Job:
Repeat each line of the records below exactly.

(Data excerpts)
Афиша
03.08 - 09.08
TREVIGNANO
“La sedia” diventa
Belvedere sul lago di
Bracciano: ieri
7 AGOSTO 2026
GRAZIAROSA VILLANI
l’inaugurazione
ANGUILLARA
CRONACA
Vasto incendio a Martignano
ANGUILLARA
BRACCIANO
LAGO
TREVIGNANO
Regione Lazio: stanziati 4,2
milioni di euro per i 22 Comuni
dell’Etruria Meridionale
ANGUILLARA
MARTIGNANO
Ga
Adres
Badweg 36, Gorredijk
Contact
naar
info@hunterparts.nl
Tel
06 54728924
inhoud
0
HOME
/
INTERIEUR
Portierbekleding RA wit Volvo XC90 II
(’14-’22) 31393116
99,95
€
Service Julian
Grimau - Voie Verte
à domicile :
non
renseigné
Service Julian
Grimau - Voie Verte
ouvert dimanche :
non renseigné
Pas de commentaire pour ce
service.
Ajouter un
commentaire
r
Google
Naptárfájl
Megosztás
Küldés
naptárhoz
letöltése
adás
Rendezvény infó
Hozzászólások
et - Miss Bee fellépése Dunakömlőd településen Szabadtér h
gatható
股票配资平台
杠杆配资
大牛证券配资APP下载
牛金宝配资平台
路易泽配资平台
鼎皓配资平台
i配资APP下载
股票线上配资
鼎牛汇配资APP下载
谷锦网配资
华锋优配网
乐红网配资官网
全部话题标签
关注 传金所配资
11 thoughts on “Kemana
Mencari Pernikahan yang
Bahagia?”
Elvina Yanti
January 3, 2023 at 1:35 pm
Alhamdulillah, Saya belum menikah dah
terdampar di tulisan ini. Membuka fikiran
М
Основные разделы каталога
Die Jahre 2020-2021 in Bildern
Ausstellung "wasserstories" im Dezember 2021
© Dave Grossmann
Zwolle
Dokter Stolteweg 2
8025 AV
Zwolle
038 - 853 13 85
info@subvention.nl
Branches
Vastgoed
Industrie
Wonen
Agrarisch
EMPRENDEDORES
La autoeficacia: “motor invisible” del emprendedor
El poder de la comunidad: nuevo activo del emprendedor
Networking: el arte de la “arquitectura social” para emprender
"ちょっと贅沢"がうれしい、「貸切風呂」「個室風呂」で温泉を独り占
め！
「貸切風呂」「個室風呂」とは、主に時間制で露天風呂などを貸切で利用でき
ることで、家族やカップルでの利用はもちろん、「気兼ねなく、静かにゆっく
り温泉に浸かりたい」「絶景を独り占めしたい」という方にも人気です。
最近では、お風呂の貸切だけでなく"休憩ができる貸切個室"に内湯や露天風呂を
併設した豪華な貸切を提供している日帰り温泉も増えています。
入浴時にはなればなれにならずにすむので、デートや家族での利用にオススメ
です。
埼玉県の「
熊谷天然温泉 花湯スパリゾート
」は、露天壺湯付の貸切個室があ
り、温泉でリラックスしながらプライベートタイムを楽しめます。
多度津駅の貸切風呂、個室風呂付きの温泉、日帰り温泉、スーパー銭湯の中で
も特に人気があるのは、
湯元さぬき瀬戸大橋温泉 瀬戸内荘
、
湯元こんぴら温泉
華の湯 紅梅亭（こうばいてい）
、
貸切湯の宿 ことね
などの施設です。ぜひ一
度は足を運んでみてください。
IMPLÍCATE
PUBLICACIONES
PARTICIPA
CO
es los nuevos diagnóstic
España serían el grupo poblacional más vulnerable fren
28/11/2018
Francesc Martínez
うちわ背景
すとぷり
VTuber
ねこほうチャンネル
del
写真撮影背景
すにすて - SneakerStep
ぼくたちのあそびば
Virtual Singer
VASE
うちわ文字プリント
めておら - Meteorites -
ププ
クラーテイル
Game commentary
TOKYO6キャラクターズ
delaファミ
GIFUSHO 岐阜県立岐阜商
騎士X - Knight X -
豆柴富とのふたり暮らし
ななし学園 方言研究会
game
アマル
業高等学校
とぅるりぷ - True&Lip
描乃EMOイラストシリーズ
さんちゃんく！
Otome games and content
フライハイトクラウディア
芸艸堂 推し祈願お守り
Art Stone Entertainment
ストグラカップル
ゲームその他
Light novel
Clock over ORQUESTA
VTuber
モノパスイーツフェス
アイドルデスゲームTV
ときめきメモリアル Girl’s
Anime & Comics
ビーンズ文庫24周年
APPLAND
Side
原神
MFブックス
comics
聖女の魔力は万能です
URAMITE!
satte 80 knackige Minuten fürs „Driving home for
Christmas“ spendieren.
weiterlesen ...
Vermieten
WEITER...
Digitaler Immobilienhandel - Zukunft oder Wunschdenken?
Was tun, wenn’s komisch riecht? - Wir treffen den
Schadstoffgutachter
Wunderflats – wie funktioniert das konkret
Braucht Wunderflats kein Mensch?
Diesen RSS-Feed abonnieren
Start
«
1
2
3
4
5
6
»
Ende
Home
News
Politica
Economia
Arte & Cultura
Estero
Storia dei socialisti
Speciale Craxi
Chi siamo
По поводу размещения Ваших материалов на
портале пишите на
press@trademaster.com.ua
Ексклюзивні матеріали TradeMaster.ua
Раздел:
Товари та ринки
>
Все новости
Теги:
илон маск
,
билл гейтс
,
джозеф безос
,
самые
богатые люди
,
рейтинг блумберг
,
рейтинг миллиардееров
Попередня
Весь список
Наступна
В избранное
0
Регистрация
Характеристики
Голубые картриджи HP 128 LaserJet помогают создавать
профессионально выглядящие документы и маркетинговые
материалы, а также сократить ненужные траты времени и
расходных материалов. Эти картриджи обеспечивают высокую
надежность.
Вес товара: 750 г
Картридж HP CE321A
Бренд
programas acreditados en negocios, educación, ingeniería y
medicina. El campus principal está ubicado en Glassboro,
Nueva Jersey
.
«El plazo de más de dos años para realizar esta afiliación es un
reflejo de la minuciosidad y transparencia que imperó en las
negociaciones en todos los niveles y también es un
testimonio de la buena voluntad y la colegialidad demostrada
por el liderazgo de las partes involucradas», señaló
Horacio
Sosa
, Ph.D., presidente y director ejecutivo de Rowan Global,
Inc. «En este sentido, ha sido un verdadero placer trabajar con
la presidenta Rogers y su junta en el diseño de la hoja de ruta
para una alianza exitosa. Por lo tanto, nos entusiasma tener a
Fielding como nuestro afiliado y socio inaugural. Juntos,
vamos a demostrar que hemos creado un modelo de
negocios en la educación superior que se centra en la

Answer section:
Афиша
03.08 - 09.08
TREVIGNANO
“La sedia” diventa
Belvedere sul lago di
Bracciano: ieri
7 AGOSTO 2026
GRAZIAROSA VILLANI
l’inaugurazione
ANGUILLARA
CRONACA
Vasto incendio a Martignano
ANGUILLARA
BRACCIANO
LAGO
TREVIGNANO
Regione Lazio: stanziati 4,2
milioni di euro per i 22 Comuni
dell’Etruria Meridionale
ANGUILLARA
MARTIGNANO
Ga
Adres
Badweg 36, Gorredijk
Contact
naar
info@hunterparts.nl
Tel
06 54728924
inhoud
0
HOME
/
INTERIEUR
Portierbekleding RA wit Volvo XC90 II
(’14-’22) 31393116
99,95
€
Service Julian
Grimau - Voie Verte
à domicile :
non
renseigné
Service Julian
Grimau - Voie Verte
ouvert dimanche :
non renseigné
Pas de commentaire pour ce
service.
Ajouter un
commentaire
r
Google
Naptárfájl
Megosztás
Küldés
naptárhoz
letöltése
adás
Rendezvény infó
Hozzászólások
et - Miss Bee fellépése Dunakömlőd településen Szabadtér h
gatható
股票配资平台
杠杆配资
大牛证券配资APP下载
牛金宝配资平台
路易泽配资平台
鼎皓配资平台
i配资APP下载
股票线上配资
鼎牛汇配资APP下载
谷锦网配资
华锋优配网
乐红网配资官网
全部话题标签
关注 传金所配资
11 thoughts on “Kemana
Mencari Pernikahan yang
Bahagia?”
Elvina Yanti
January 3, 2023 at 1:35 pm
Alhamdulillah, Saya belum menikah dah
terdampar di tulisan ini. Membuka fikiran
М
Основные разделы каталога
Die Jahre 2020-2021 in Bildern
Ausstellung "wasserstories" im Dezember 2021
© Dave Grossmann
Zwolle
Dokter Stolteweg 2
8025 AV
Zwolle
038 - 853 13 85
info@subvention.nl
Branches
Vastgoed
Industrie
Wonen
Agrarisch
EMPRENDEDORES
La autoeficacia: “motor invisible” del emprendedor
El poder de la comunidad: nuevo activo del emprendedor
Networking: el arte de la “arquitectura social” para emprender
"ちょっと贅沢"がうれしい、「貸切風呂」「個室風呂」で温泉を独り占
め！
「貸切風呂」「個室風呂」とは、主に時間制で露天風呂などを貸切で利用でき
ることで、家族やカップルでの利用はもちろん、「気兼ねなく、静かにゆっく
り温泉に浸かりたい」「絶景を独り占めしたい」という方にも人気です。
最近では、お風呂の貸切だけでなく"休憩ができる貸切個室"に内湯や露天風呂を
併設した豪華な貸切を提供している日帰り温泉も増えています。
入浴時にはなればなれにならずにすむので、デートや家族での利用にオススメ
です。
埼玉県の「
熊谷天然温泉 花湯スパリゾート
」は、露天壺湯付の貸切個室があ
り、温泉でリラックスしながらプライベートタイムを楽しめます。
多度津駅の貸切風呂、個室風呂付きの温泉、日帰り温泉、スーパー銭湯の中で
も特に人気があるのは、
湯元さぬき瀬戸大橋温泉 瀬戸内荘
、
湯元こんぴら温泉
華の湯 紅梅亭（こうばいてい）
、
貸切湯の宿 ことね
などの施設です。ぜひ一
度は足を運んでみてください。
IMPLÍCATE
PUBLICACIONES
PARTICIPA
CO
es los nuevos diagnóstic
España serían el grupo poblacional más vulnerable fren
28/11/2018
Francesc Martínez
うちわ背景
すとぷり
VTuber
ねこほうチャンネル
del
写真撮影背景
すにすて - SneakerStep
ぼくたちのあそびば
Virtual Singer
VASE
うちわ文字プリント
めておら - Meteorites -
ププ
クラーテイル
Game commentary
TOKYO6キャラクターズ
delaファミ
GIFUSHO 岐阜県立岐阜商
騎士X - Knight X -
豆柴富とのふたり暮らし
ななし学園 方言研究会
game
アマル
業高等学校
とぅるりぷ - True&Lip
描乃EMOイラストシリーズ
さんちゃんく！
Otome games and content
フライハイトクラウディア
芸艸堂 推し祈願お守り
Art Stone Entertainment
ストグラカップル
ゲームその他
Light novel
Clock over ORQUESTA
VTuber
モノパスイーツフェス
アイドルデスゲームTV
ときめきメモリアル Girl’s
Anime & Comics
ビーンズ文庫24周年
APPLAND
Side
原神
MFブックス
comics
聖女の魔力は万能です
URAMITE!
satte 80 knackige Minuten fürs „Driving home for
Christmas“ spendieren.
weiterlesen ...
Vermieten
WEITER...
Digitaler Immobilienhandel - Zukunft oder Wunschdenken?
Was tun, wenn’s komisch riecht? - Wir treffen den
Schadstoffgutachter
Wunderflats – wie funktioniert das konkret
Braucht Wunderflats kein Mensch?
Diesen RSS-Feed abonnieren
Start
«
1
2
3
4
5
6
»
Ende
Home
News
Politica
Economia
Arte & Cultura
Estero
Storia dei socialisti
Speciale Craxi
Chi siamo
По поводу размещения Ваших материалов на
портале пишите на
press@trademaster.com.ua
Ексклюзивні матеріали TradeMaster.ua
Раздел:
Товари та ринки
>
Все новости
Теги:
илон маск
,
билл гейтс
,
джозеф безос
,
самые
богатые люди
,
рейтинг блумберг
,
рейтинг миллиардееров
Попередня
Весь список
Наступна
В избранное
0
Регистрация
Характеристики
Голубые картриджи HP 128 LaserJet помогают создавать
профессионально выглядящие документы и маркетинговые
материалы, а также сократить ненужные траты времени и
расходных материалов. Эти картриджи обеспечивают высокую
надежность.
Вес товара: 750 г
Картридж HP CE321A
Бренд
programas acreditados en negocios, educación, ingeniería y
medicina. El campus principal está ubicado en Glassboro,
Nueva Jersey
.
«El plazo de más de dos años para realizar esta afiliación es un
reflejo de la minuciosidad y transparencia que imperó en las
negociaciones en todos los niveles y también es un
testimonio de la buena voluntad y la colegialidad demostrada
por el liderazgo de las partes involucradas», señaló
Horacio
Sosa
, Ph.D., presidente y director ejecutivo de Rowan Global,
Inc. «En este sentido, ha sido un verdadero placer trabajar con
la presidenta Rogers y su junta en el diseño de la hoja de ruta
para una alianza exitosa. Por lo tanto, nos entusiasma tener a
Fielding como nuestro afiliado y socio inaugural. Juntos,
vamos a demostrar que hemos creado un modelo de
negocios en la educación superior que se centra en la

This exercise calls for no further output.